The plane dipped down and landed by the great doors again. It taxied up and the pilot killed the motor.

“We’ve been using Geigers for months,” he said pleasedly, “and never got a sign before. This is one time we were set for something.”

“What?” asked Joe. But he knew.

“Atomic dust is one good guess,” the pilot told him. “It was talked of as a possible weapon away back in the Smyth Report. Nobody’s ever tried it. We thought it might be tried against the Platform. If somebody managed to spread some really hot radioactive dust around the Shed, all three shifts might get fatally burned before it was noticed. They’d think so, anyhow! But the guy who was supposed to dump it opened up the can for a look. And it killed him.”

He climbed out of the plane and went to the doorway. He took a telephone from a guard and talked crisply into it. He hung up.

“Somebody coming for you,” he said amiably. “Wait here. Be seeing you.”

He went out, the motor kicked over and caught, and the tiny plane raced away. Seconds later it was aloft and winging southward.

Joe waited. Presently a door opened and something came clanking out. It was a tractor with surprisingly heavy armor. There were men in it, also wearing armor of a peculiar sort, which they were still adjusting. The tractor towed a half-track platform on which there were a crane and a very considerable lead-coated bin with a top. It went briskly off into the distance toward the north.

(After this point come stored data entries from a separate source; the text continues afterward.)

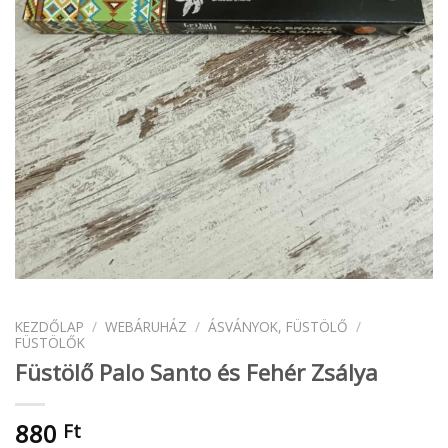
KEZDŐLAP
/
WEBÁRUHÁZ
/
ÁSVÁNYOK, FÜSTÖLŐ
/
FÜSTÖLŐK
Füstölő Palo Santo és Fehér Zsálya
880
Ft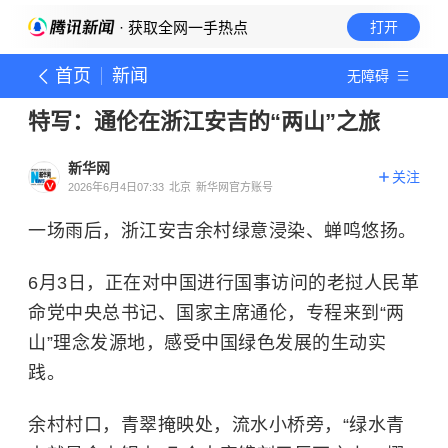
· 获取全网一手热点
打开
首页
新闻
无障碍
特写：通伦在浙江安吉的“两山”之旅
新华网
关注
2026年6月4日07:33
北京
新华网官方账号
一场雨后，浙江安吉余村绿意浸染、蝉鸣悠扬。
6月3日，正在对中国进行国事访问的老挝人民革
命党中央总书记、国家主席通伦，专程来到“两
山”理念发源地，感受中国绿色发展的生动实
践。
余村村口，青翠掩映处，流水小桥旁，“绿水青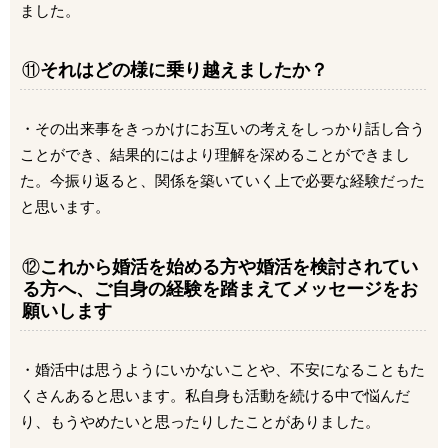
ました。
⑪
それはどの様に乗り越えましたか？
・その出来事をきっかけにお互いの考えをしっかり話し合う
ことができ、結果的にはより理解を深めることができまし
た。今振り返ると、関係を築いていく上で必要な経験だった
と思います。
⑫
これから婚活を始める方や婚活を検討されてい
る方へ、ご自身の経験を踏まえてメッセージをお
願いします
・婚活中は思うようにいかないことや、不安になることもた
くさんあると思います。私自身も活動を続ける中で悩んだ
り、もうやめたいと思ったりしたことがありました。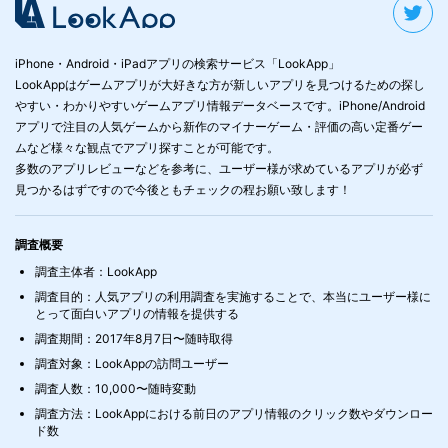
iPhone・Android・iPadアプリの検索サービス「LookApp」
LookAppはゲームアプリが大好きな方が新しいアプリを見つけるための探し
やすい・わかりやすいゲームアプリ情報データベースです。iPhone/Android
アプリで注目の人気ゲームから新作のマイナーゲーム・評価の高い定番ゲー
ムなど様々な観点でアプリ探すことが可能です。
多数のアプリレビューなどを参考に、ユーザー様が求めているアプリが必ず
見つかるはずですので今後ともチェックの程お願い致します！
調査概要
調査主体者：LookApp
調査目的：人気アプリの利用調査を実施することで、本当にユーザー様に
とって面白いアプリの情報を提供する
調査期間：2017年8月7日〜随時取得
調査対象：LookAppの訪問ユーザー
調査人数：10,000〜随時変動
調査方法：LookAppにおける前日のアプリ情報のクリック数やダウンロー
ド数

Joe was amazed, but comprehending. The vehicle and the men were armored against radioactivity. They would approach the dead man from upwind, and they would scoop up his body and put it in the lead-lined bin, and with it all deadly radioactive material near him. This was the equipment that must have been used to handle the dud atom bomb some months back. It had been ready for that. It was ready for this emergency. Somebody had tried to think of every imaginable situation that could arise in connection with the Platform.

But in a moment a guard came for Joe and took him to where the Chief and Haney and Mike waited by the still incompletely-pulled-away crates. They had some new ideas about the job on hand that were better than the original ones in some details. All four of them set to work to make a careful survey of damage—of parts that would have to be replaced and of those that needed to be repaired. The discoveries they made would have appalled Joe earlier. Now he merely made notes of parts necessary to be replaced by new ones that could be had within the repair time for rebalancing the rotors.